Oldenburg Buchstaben für ein Jahrzehnt: POP. Diese Zeichenfolge wurde zwar schon 1956 vom Künstler Richard Hamilton erfunden. Aber erst die 1960er verliehen ihr die Präsenz, Popularität und Bedeutung, die die 1960er zu dem machten, als das diese verrückten Jahre in der Rückschau immer noch gelten – poppig.

Das erste P steht dabei für „progressiv“, also fortschrittlich, das O ist kurz für „Opposition“, und das zweite P führt das Wort „privat“ an.

Autor Klaus Fricke war 20 Jahre Lokalredakteur der Nordwest-Zeitung in Oldenburg. In seiner Kolumne erinnert sich der 69-jährige Journalist an die 1960-er Jahre
Oh ja, der junge Mensch jener Tage fühlte sich ganz weit vorn, weit weg vom Mief der Nachkriegszeit, sie und er waren selbstverständlich gegen vermeintlich antiquierte Regeln, und das Individuelle, also das private Leben, das war sowieso für alle POP-fernen Leute unbegreiflich.

Ich hatte das große Glück, zwischen 1960 und 1969 als Teenager (großzügig ausgelegt) zu gelten. Wobei „meine“ Sechziger eigentlich erst 1963 begannen. Da war ich elf Jahre alt und erlebte zu meinem anfänglichen Ärger, dass das Fernsehprogramm unterbrochen wurde, weil ein amerikanischer Präsident erschossen worden war. Aber was für einer! John F. Kennedy, der mit dem „Ik bön ain Berlina!“. Ein fast noch junger Mann, Hoffnungsträger vieler auch gerade junger Menschen, progressiv im Denken und Handeln, hingemeuchelt von einem Waffennarren. Die Progressivität vergoss ihr Blut auf den Straßen von Dallas.

Sechs Jahre später die letzte große Gewalttat dieses Jahrzehnts: Ein schwarzer Musikfan wird beim Konzert der Rolling Stones im kalifornischen Altamont erstochen, inmitten einer Flower-Power-Reste-Masse. Die 60er Jahre und ihr Woodstock-Traum von der friedlichen Opposition endeten in Chaos und Gewalt, das gloriose Jahrzehnt des Wassermanns (so genannt im Musical „Hair“) versank in „Sympathie für den Teufel“ (so ein Songtitel).

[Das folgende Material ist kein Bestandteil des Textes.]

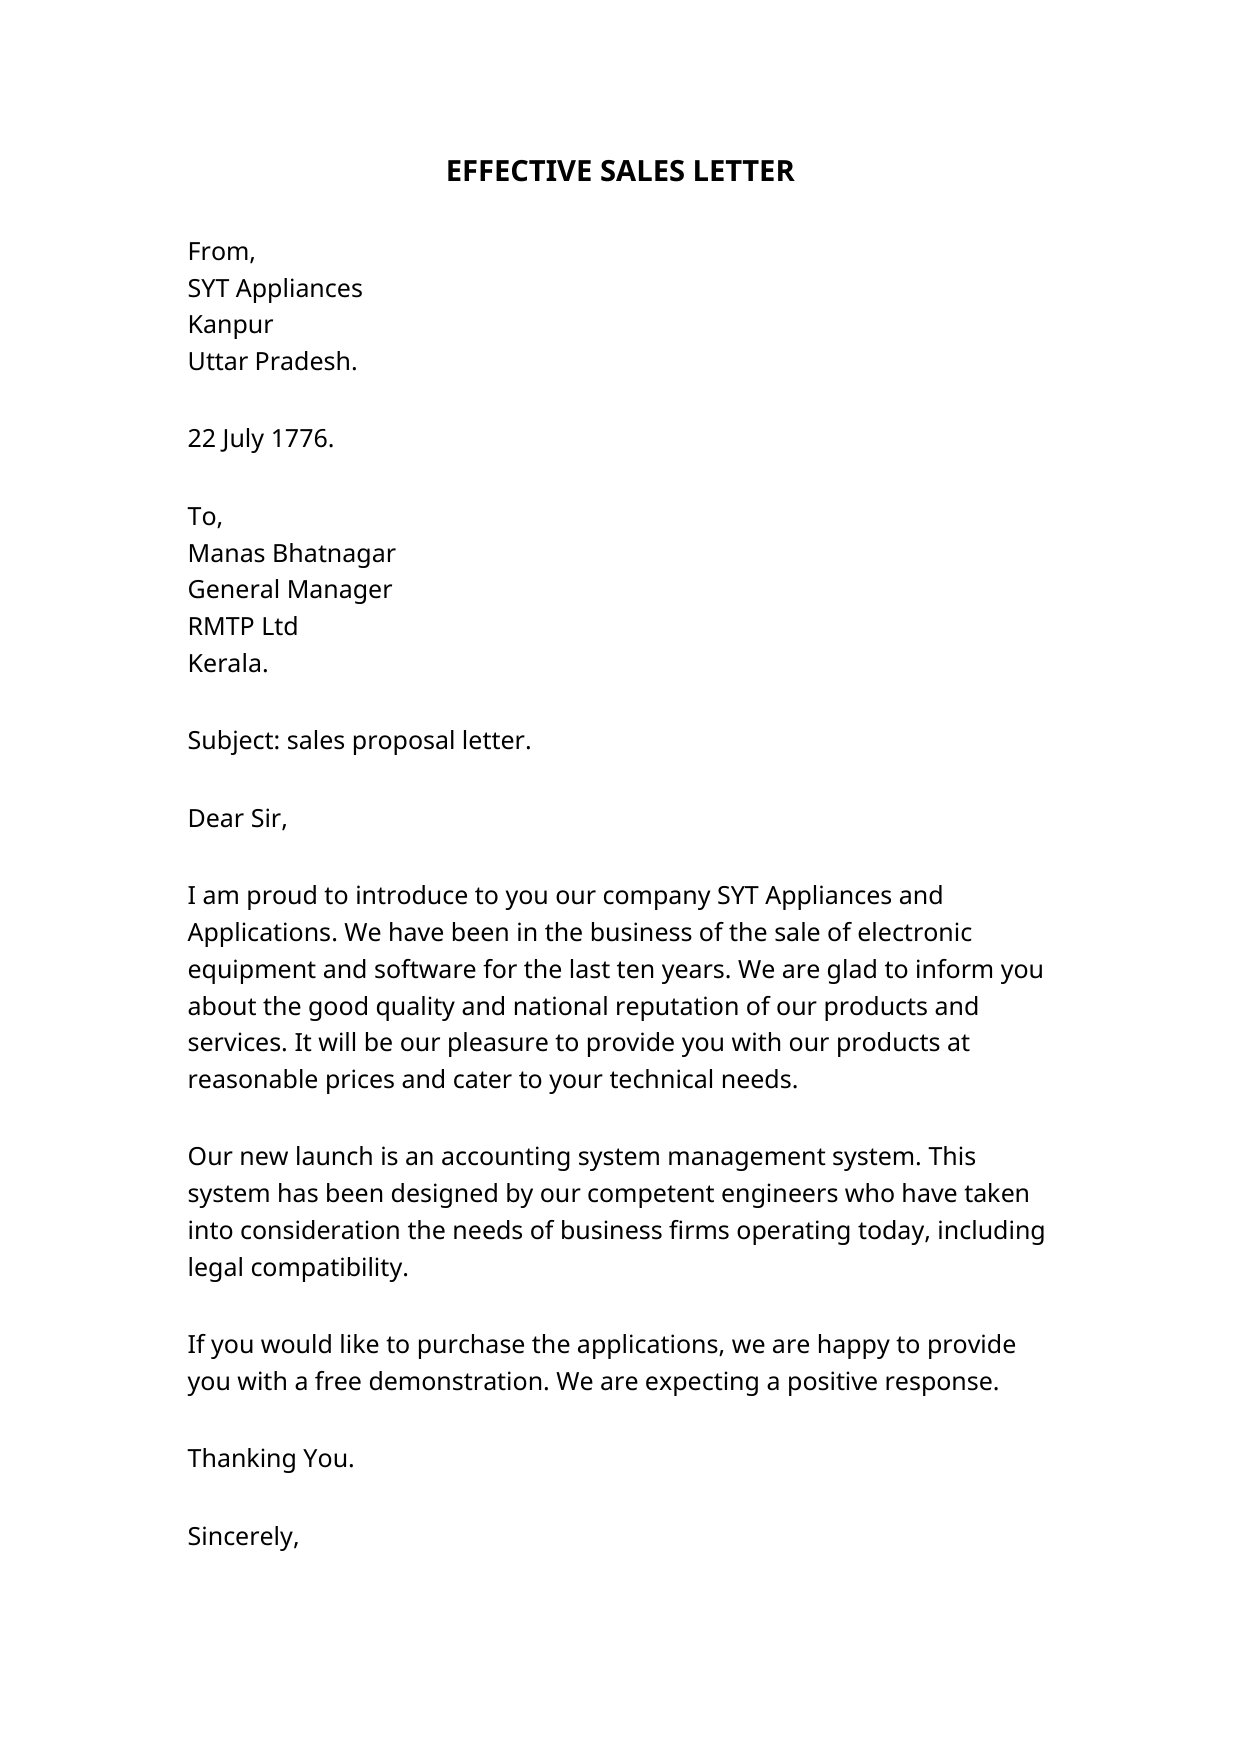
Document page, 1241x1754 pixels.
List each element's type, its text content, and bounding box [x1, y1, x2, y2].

text To, Manas Bhatnagar General Manager RMTP Ltd Kerala. [187, 498, 1053, 680]
text If you would like to purchase the applications, we are happy to provide you with a free demonstration. We are expecting a positive response. [187, 1327, 1053, 1398]
text Our new launch is an accounting system management system. This system has been designed by our competent engineers who have taken into consideration the needs of business firms operating today, including legal compatibility. [187, 1139, 1053, 1283]
text I am proud to introduce to you our company SYT Appliances and Applications. We have been in the business of the sale of electronic equipment and software for the last ten years. We are glad to inform you about the good quality and national reputation of our products and services. It will be our pleasure to provide you with our products at reasonable prices and cater to your technical needs. [187, 878, 1053, 1096]
text Dear Sir, [187, 800, 1053, 834]
text Thanking You. [187, 1441, 1053, 1475]
text Subject: sales proposal letter. [187, 723, 1053, 757]
text Sincerely, [187, 1518, 1053, 1552]
text 22 July 1776. [187, 421, 1053, 455]
text EFFECTIVE SALES LETTER [187, 150, 1053, 190]
text From, SYT Appliances Kanpur Uttar Pradesh. [187, 233, 1053, 378]
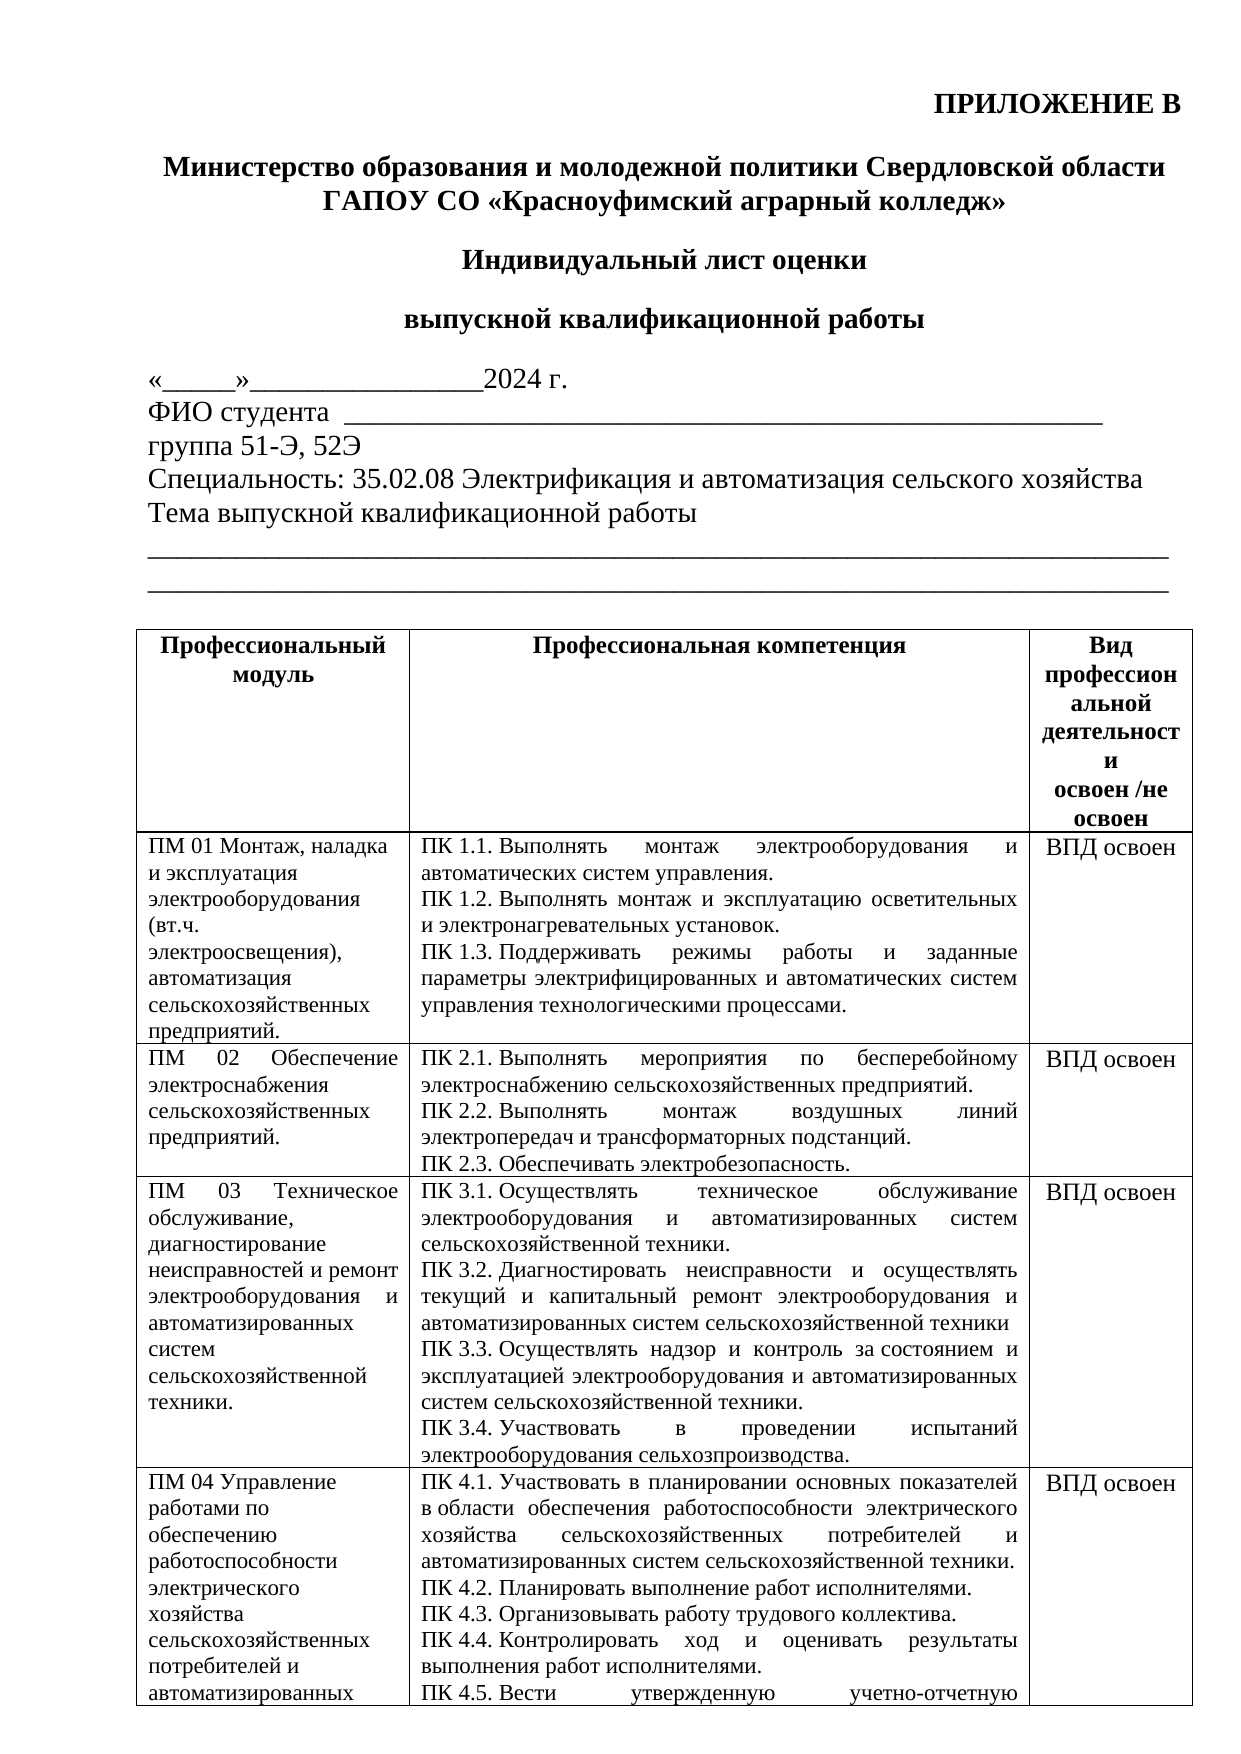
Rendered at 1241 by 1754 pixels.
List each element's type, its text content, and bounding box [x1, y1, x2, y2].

text Индивидуальный лист оценки [148, 242, 1181, 276]
table_cell ПК 1.1. Выполнять монтаж электрооборудования и автоматических систем управления. ПК 1.2. Выполнять монтаж и эксплуатацию осветительных и электронагревательных установок. ПК 1.3. Поддерживать режимы работы и заданные параметры электрифицированных и автоматических систем управления технологическими процессами. [410, 833, 1029, 1043]
text Тема выпускной квалификационной работы ______________________________________________________________________ [148, 495, 1181, 562]
text выпускной квалификационной работы [148, 301, 1181, 335]
table_cell ПК 3.1. Осуществлять техническое обслуживание электрооборудования и автоматизированных систем сельскохозяйственной техники. ПК 3.2. Диагностировать неисправности и осуществлять текущий и капитальный ремонт электрооборудования и автоматизированных систем сельскохозяйственной техники ПК 3.3. Осуществлять надзор и контроль за состоянием и эксплуатацией электрооборудования и автоматизированных систем сельскохозяйственной техники. ПК 3.4. Участвовать в проведении испытаний электрооборудования сельхозпроизводства. [410, 1177, 1029, 1467]
table_cell ПМ 01 Монтаж, наладка и эксплуатация электрооборудования (вт.ч. электроосвещения), автоматизация сельскохозяйственных предприятий. [137, 833, 409, 1043]
text ______________________________________________________________________ [148, 562, 1181, 596]
text Министерство образования и молодежной политики Свердловской области [148, 149, 1181, 183]
table_cell ПК 2.1. Выполнять мероприятия по бесперебойному электроснабжению сельскохозяйственных предприятий. ПК 2.2. Выполнять монтаж воздушных линий электропередач и трансформаторных подстанций. ПК 2.3. Обеспечивать электробезопасность. [410, 1044, 1029, 1176]
table_header Профессиональный модуль [137, 630, 409, 831]
table_cell ВПД освоен [1030, 1177, 1192, 1467]
table_cell ВПД освоен [1030, 1044, 1192, 1176]
table_cell ПМ 02 Обеспечение электроснабжения сельскохозяйственных предприятий. [137, 1044, 409, 1176]
text «_____»________________2024 г. [148, 361, 1181, 394]
table_cell ПМ 03 Техническое обслуживание, диагностирование неисправностей и ремонт электрооборудования и автоматизированных систем сельскохозяйственной техники. [137, 1177, 409, 1467]
text ПРИЛОЖЕНИЕ В [148, 86, 1181, 120]
text ГАПОУ СО «Красноуфимский аграрный колледж» [148, 183, 1181, 216]
table_cell ВПД освоен [1030, 1468, 1192, 1705]
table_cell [410, 1468, 1029, 1705]
table_header Вид профессиональной деятельности освоен /не освоен [1030, 630, 1192, 831]
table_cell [137, 1468, 409, 1705]
text Специальность: 35.02.08 Электрификация и автоматизация сельского хозяйства [148, 461, 1181, 495]
text ФИО студента ____________________________________________________ группа 51-Э, 52Э [148, 394, 1181, 461]
table_header Профессиональная компетенция [410, 630, 1029, 831]
table_cell ВПД освоен [1030, 833, 1192, 1043]
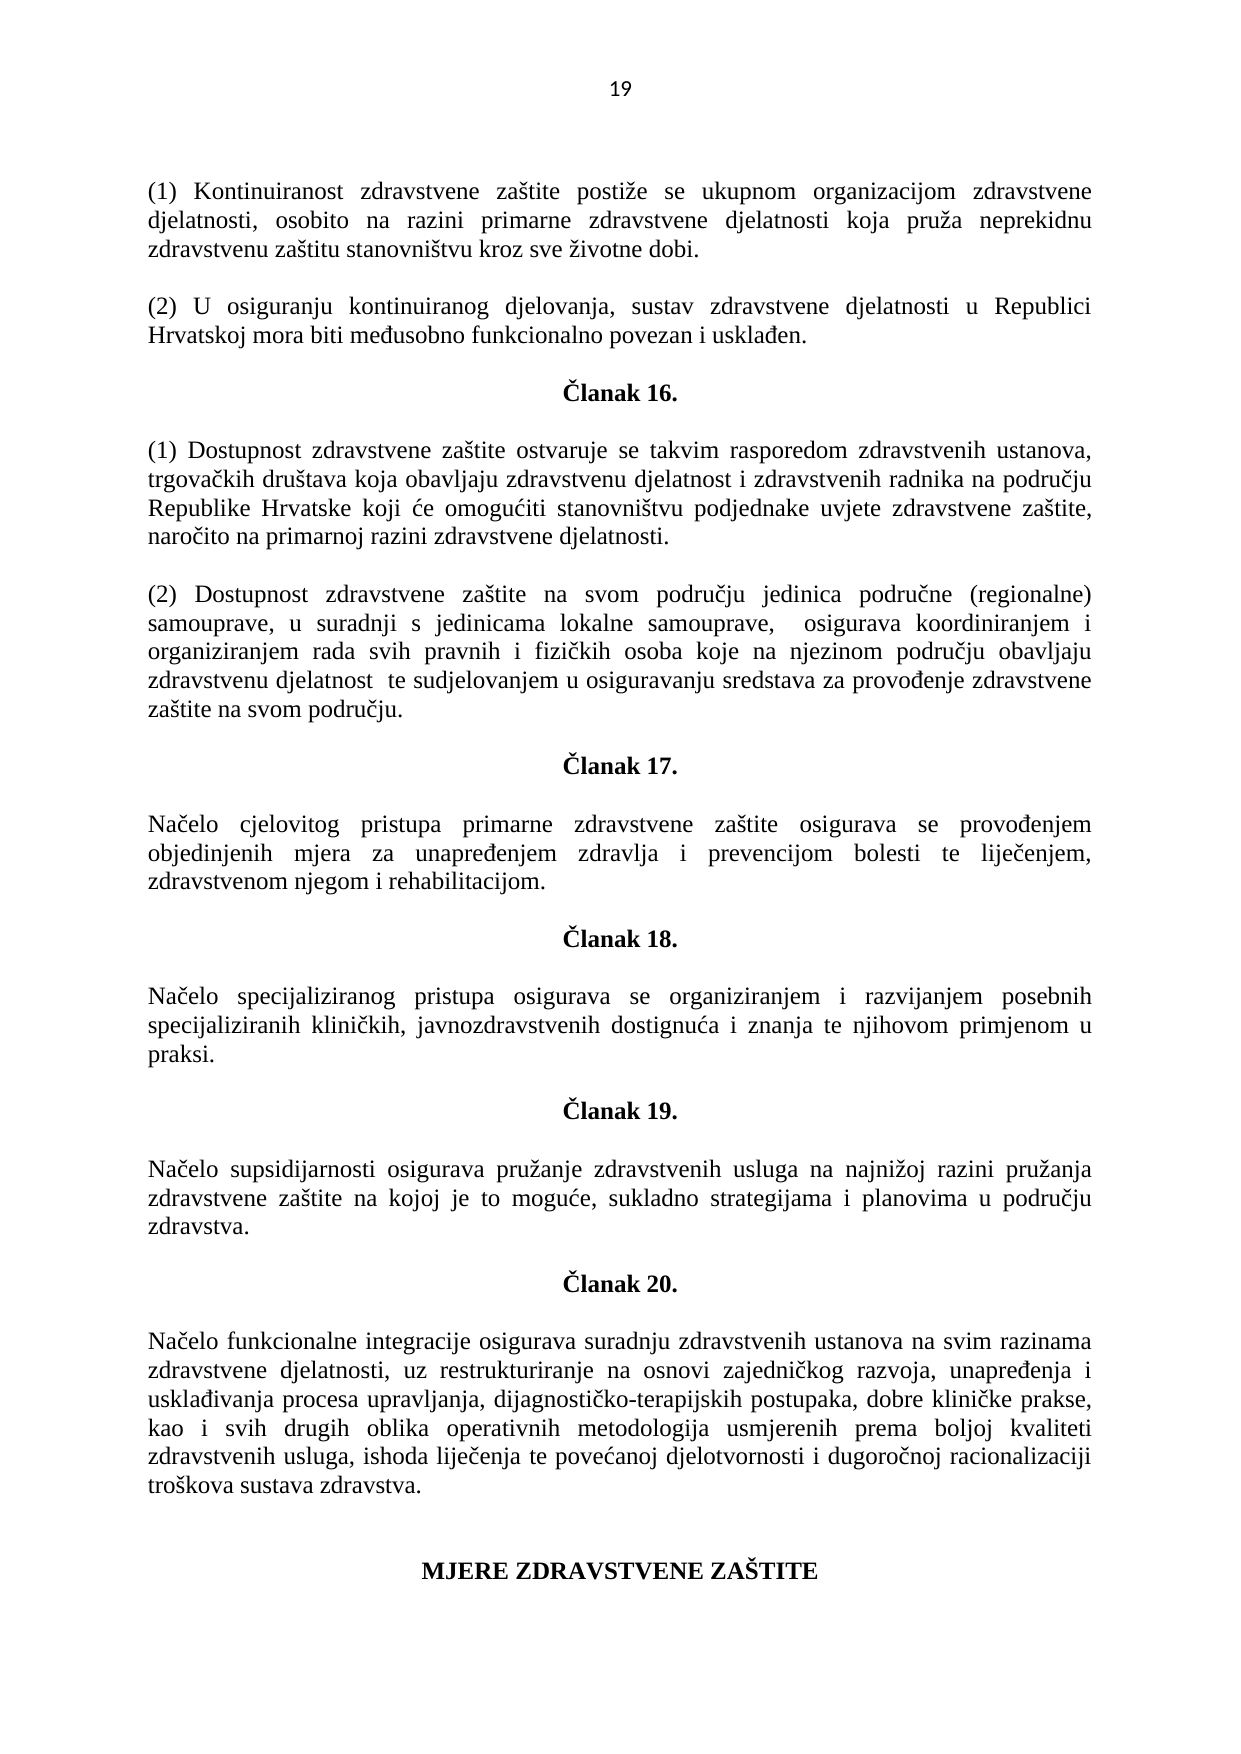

Was blieb und was doch etwas an eine rauschende Dauerparty erinnerte, war das P in „privat“. Jeden Tag neue Hits, jede Woche neue Modestile, jeden Monat neue Freundin beziehungsweise Freund.

Dazwischen noch etwas links-schwärmerische Schülerpolitik (1967, Bremer Straßenbahnproteste: „70 Pfennig? Lieber renn’ ich!“) und familiäre Oppositionsarbeit (1965: „Ich schneid’ mir meine Haare nie ab!“), fertig war das aufregende private Leben in der Popkultur, in diesem irrsinnig schnellen Jahrzehnt mit zwei Kurzschuljahren!

Natürlich war Musik das, was die Sechziger besonders befeuerte. Mehr noch, Beat und Pop und Rock schoben bei vielen ein sich veränderndes Bewusstsein an.

Bei mir waren es vier Beatles-Singles, die ich zuerst besaß und nach kurzer Zeit gegen zwei Rolling-Stones-Singles eintauschte. Die waren einfach weniger Schlips und Kragen, die waren mehr Rollkragenpullover und Minirock.

Alles eine Frage der Attitüde, das gilt für damals wie für heute. Wer die richtigen Zigaretten rauchte (schwarze Filterlose, ach du Schreck) und hippe Hosenmode trug (Kellerfalte, der Tod jeder Fahrradkette), wer Stones und Kinks, Yardbirds und John Mayall, The Who und Deep Purple hörte (und auf Roy Black, Drafi Deutscher und Rex Gildo pfiff), der lag tendenziell immer richtig.

Die „68er“, tja, die gehörten auch in das Jahrzehnt. Aber eigentlich war es vielmehr ihr Erbe, das die Republik veränderte. Wir gingen auf die Straße und pusteten den „Muff unter den Talaren von 1000 Jahren“ weg.

Den folgenden Gang durch die Institutionen begannen wir aber erst 1972, nach dem Abi. Bis dahin regierte weiterhin Pop!!